=== Begin Enclosure ===

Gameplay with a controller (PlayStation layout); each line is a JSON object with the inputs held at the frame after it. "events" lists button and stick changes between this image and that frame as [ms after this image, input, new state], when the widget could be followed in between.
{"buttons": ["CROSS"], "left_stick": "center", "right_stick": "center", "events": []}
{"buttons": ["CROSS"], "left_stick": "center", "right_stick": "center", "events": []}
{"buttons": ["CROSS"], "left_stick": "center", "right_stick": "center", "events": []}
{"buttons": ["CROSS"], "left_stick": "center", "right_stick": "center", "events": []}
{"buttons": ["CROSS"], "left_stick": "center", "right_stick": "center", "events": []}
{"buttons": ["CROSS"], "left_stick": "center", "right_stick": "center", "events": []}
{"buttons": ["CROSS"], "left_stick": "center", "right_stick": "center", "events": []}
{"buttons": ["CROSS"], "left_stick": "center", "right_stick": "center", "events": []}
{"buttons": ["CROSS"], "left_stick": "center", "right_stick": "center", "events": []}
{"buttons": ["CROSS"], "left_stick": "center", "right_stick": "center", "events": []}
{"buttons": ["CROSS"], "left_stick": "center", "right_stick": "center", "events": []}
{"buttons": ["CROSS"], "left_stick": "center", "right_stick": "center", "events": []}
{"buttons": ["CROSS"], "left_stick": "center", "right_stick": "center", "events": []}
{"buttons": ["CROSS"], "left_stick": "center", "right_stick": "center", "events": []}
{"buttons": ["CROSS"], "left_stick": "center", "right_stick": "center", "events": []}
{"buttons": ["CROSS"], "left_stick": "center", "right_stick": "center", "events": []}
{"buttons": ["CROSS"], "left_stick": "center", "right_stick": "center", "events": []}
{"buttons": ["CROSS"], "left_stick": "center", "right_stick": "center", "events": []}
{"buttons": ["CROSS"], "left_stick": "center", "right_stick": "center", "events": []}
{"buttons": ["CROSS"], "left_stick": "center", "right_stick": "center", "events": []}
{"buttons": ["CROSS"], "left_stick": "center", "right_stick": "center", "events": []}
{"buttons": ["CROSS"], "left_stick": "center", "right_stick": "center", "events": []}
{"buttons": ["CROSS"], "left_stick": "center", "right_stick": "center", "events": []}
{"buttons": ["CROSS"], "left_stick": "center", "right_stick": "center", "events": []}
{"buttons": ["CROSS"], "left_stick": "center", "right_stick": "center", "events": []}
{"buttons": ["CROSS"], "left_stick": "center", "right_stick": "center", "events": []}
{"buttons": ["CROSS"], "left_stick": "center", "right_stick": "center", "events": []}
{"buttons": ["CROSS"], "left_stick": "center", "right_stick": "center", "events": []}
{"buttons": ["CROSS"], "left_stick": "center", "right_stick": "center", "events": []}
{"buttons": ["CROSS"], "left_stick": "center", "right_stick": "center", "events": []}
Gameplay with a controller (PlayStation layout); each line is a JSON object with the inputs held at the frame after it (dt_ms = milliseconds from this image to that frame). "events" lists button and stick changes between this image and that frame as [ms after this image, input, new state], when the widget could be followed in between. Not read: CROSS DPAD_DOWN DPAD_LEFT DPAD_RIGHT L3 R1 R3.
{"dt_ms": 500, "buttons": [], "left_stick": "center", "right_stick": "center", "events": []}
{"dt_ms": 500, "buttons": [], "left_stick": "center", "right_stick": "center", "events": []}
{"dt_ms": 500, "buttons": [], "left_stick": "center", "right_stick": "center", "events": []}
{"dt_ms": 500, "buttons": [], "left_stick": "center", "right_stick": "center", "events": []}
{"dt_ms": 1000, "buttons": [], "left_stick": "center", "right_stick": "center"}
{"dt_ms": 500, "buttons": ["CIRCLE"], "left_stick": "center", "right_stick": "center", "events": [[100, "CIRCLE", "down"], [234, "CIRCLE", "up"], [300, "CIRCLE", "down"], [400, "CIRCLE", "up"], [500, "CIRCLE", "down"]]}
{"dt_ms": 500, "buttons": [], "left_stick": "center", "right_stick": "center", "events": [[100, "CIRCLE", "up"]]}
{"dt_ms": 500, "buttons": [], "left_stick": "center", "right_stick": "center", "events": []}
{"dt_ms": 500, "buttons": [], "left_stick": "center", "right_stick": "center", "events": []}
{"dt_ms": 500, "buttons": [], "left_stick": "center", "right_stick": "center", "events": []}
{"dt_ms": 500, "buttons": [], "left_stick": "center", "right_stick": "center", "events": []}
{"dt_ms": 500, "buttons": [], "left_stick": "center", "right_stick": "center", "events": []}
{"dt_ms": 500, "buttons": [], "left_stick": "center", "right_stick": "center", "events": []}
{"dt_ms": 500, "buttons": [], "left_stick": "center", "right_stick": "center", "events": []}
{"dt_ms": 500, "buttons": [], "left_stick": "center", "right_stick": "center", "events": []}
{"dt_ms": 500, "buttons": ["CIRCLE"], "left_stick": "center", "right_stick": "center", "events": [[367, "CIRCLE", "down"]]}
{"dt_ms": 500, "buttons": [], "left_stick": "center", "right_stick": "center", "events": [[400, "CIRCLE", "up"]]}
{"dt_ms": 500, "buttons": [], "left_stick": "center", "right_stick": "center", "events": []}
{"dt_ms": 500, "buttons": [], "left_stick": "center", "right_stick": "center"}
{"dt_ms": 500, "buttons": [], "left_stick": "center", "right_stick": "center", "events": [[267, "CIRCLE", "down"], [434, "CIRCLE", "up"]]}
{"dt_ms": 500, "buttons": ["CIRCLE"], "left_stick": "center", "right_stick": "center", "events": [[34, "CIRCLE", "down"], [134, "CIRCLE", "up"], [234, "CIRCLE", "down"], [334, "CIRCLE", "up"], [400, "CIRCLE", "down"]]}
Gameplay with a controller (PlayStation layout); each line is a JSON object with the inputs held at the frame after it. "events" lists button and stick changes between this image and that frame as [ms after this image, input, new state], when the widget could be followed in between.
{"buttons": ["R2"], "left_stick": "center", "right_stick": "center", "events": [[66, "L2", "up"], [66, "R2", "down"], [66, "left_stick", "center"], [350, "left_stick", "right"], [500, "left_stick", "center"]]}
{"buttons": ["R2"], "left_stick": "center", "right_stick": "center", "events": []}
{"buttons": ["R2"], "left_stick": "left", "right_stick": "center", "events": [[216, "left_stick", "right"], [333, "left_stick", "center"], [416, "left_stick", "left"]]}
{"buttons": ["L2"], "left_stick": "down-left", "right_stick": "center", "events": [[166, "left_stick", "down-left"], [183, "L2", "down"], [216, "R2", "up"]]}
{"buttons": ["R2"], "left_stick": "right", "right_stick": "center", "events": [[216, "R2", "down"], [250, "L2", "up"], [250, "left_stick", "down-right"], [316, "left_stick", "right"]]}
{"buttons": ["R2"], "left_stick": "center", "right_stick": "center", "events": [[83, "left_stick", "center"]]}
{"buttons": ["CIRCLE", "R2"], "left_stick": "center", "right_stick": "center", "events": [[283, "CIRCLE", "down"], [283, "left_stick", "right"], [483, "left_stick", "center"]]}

=== End Enclosure ===

__Instructions for the task__: Output all of the data exactly.

__Your solution__:
Gameplay with a controller (PlayStation layout); each line is a JSON object with the inputs held at the frame after it. "events" lists button and stick changes between this image and that frame as [ms after this image, input, new state], when the widget could be followed in between.
{"buttons": ["CROSS"], "left_stick": "center", "right_stick": "center", "events": []}
{"buttons": ["CROSS"], "left_stick": "center", "right_stick": "center", "events": []}
{"buttons": ["CROSS"], "left_stick": "center", "right_stick": "center", "events": []}
{"buttons": ["CROSS"], "left_stick": "center", "right_stick": "center", "events": []}
{"buttons": ["CROSS"], "left_stick": "center", "right_stick": "center", "events": []}
{"buttons": ["CROSS"], "left_stick": "center", "right_stick": "center", "events": []}
{"buttons": ["CROSS"], "left_stick": "center", "right_stick": "center", "events": []}
{"buttons": ["CROSS"], "left_stick": "center", "right_stick": "center", "events": []}
{"buttons": ["CROSS"], "left_stick": "center", "right_stick": "center", "events": []}
{"buttons": ["CROSS"], "left_stick": "center", "right_stick": "center", "events": []}
{"buttons": ["CROSS"], "left_stick": "center", "right_stick": "center", "events": []}
{"buttons": ["CROSS"], "left_stick": "center", "right_stick": "center", "events": []}
{"buttons": ["CROSS"], "left_stick": "center", "right_stick": "center", "events": []}
{"buttons": ["CROSS"], "left_stick": "center", "right_stick": "center", "events": []}
{"buttons": ["CROSS"], "left_stick": "center", "right_stick": "center", "events": []}
{"buttons": ["CROSS"], "left_stick": "center", "right_stick": "center", "events": []}
{"buttons": ["CROSS"], "left_stick": "center", "right_stick": "center", "events": []}
{"buttons": ["CROSS"], "left_stick": "center", "right_stick": "center", "events": []}
{"buttons": ["CROSS"], "left_stick": "center", "right_stick": "center", "events": []}
{"buttons": ["CROSS"], "left_stick": "center", "right_stick": "center", "events": []}
{"buttons": ["CROSS"], "left_stick": "center", "right_stick": "center", "events": []}
{"buttons": ["CROSS"], "left_stick": "center", "right_stick": "center", "events": []}
{"buttons": ["CROSS"], "left_stick": "center", "right_stick": "center", "events": []}
{"buttons": ["CROSS"], "left_stick": "center", "right_stick": "center", "events": []}
{"buttons": ["CROSS"], "left_stick": "center", "right_stick": "center", "events": []}
{"buttons": ["CROSS"], "left_stick": "center", "right_stick": "center", "events": []}
{"buttons": ["CROSS"], "left_stick": "center", "right_stick": "center", "events": []}
{"buttons": ["CROSS"], "left_stick": "center", "right_stick": "center", "events": []}
{"buttons": ["CROSS"], "left_stick": "center", "right_stick": "center", "events": []}
{"buttons": ["CROSS"], "left_stick": "center", "right_stick": "center", "events": []}
Gameplay with a controller (PlayStation layout); each line is a JSON object with the inputs held at the frame after it (dt_ms = milliseconds from this image to that frame). "events" lists button and stick changes between this image and that frame as [ms after this image, input, new state], when the widget could be followed in between. Not read: CROSS DPAD_DOWN DPAD_LEFT DPAD_RIGHT L3 R1 R3.
{"dt_ms": 500, "buttons": [], "left_stick": "center", "right_stick": "center", "events": []}
{"dt_ms": 500, "buttons": [], "left_stick": "center", "right_stick": "center", "events": []}
{"dt_ms": 500, "buttons": [], "left_stick": "center", "right_stick": "center", "events": []}
{"dt_ms": 500, "buttons": [], "left_stick": "center", "right_stick": "center", "events": []}
{"dt_ms": 1000, "buttons": [], "left_stick": "center", "right_stick": "center"}
{"dt_ms": 500, "buttons": ["CIRCLE"], "left_stick": "center", "right_stick": "center", "events": [[100, "CIRCLE", "down"], [234, "CIRCLE", "up"], [300, "CIRCLE", "down"], [400, "CIRCLE", "up"], [500, "CIRCLE", "down"]]}
{"dt_ms": 500, "buttons": [], "left_stick": "center", "right_stick": "center", "events": [[100, "CIRCLE", "up"]]}
{"dt_ms": 500, "buttons": [], "left_stick": "center", "right_stick": "center", "events": []}
{"dt_ms": 500, "buttons": [], "left_stick": "center", "right_stick": "center", "events": []}
{"dt_ms": 500, "buttons": [], "left_stick": "center", "right_stick": "center", "events": []}
{"dt_ms": 500, "buttons": [], "left_stick": "center", "right_stick": "center", "events": []}
{"dt_ms": 500, "buttons": [], "left_stick": "center", "right_stick": "center", "events": []}
{"dt_ms": 500, "buttons": [], "left_stick": "center", "right_stick": "center", "events": []}
{"dt_ms": 500, "buttons": [], "left_stick": "center", "right_stick": "center", "events": []}
{"dt_ms": 500, "buttons": [], "left_stick": "center", "right_stick": "center", "events": []}
{"dt_ms": 500, "buttons": ["CIRCLE"], "left_stick": "center", "right_stick": "center", "events": [[367, "CIRCLE", "down"]]}
{"dt_ms": 500, "buttons": [], "left_stick": "center", "right_stick": "center", "events": [[400, "CIRCLE", "up"]]}
{"dt_ms": 500, "buttons": [], "left_stick": "center", "right_stick": "center", "events": []}
{"dt_ms": 500, "buttons": [], "left_stick": "center", "right_stick": "center"}
{"dt_ms": 500, "buttons": [], "left_stick": "center", "right_stick": "center", "events": [[267, "CIRCLE", "down"], [434, "CIRCLE", "up"]]}
{"dt_ms": 500, "buttons": ["CIRCLE"], "left_stick": "center", "right_stick": "center", "events": [[34, "CIRCLE", "down"], [134, "CIRCLE", "up"], [234, "CIRCLE", "down"], [334, "CIRCLE", "up"], [400, "CIRCLE", "down"]]}
Gameplay with a controller (PlayStation layout); each line is a JSON object with the inputs held at the frame after it. "events" lists button and stick changes between this image and that frame as [ms after this image, input, new state], when the widget could be followed in between.
{"buttons": ["R2"], "left_stick": "center", "right_stick": "center", "events": [[66, "L2", "up"], [66, "R2", "down"], [66, "left_stick", "center"], [350, "left_stick", "right"], [500, "left_stick", "center"]]}
{"buttons": ["R2"], "left_stick": "center", "right_stick": "center", "events": []}
{"buttons": ["R2"], "left_stick": "left", "right_stick": "center", "events": [[216, "left_stick", "right"], [333, "left_stick", "center"], [416, "left_stick", "left"]]}
{"buttons": ["L2"], "left_stick": "down-left", "right_stick": "center", "events": [[166, "left_stick", "down-left"], [183, "L2", "down"], [216, "R2", "up"]]}
{"buttons": ["R2"], "left_stick": "right", "right_stick": "center", "events": [[216, "R2", "down"], [250, "L2", "up"], [250, "left_stick", "down-right"], [316, "left_stick", "right"]]}
{"buttons": ["R2"], "left_stick": "center", "right_stick": "center", "events": [[83, "left_stick", "center"]]}
{"buttons": ["CIRCLE", "R2"], "left_stick": "center", "right_stick": "center", "events": [[283, "CIRCLE", "down"], [283, "left_stick", "right"], [483, "left_stick", "center"]]}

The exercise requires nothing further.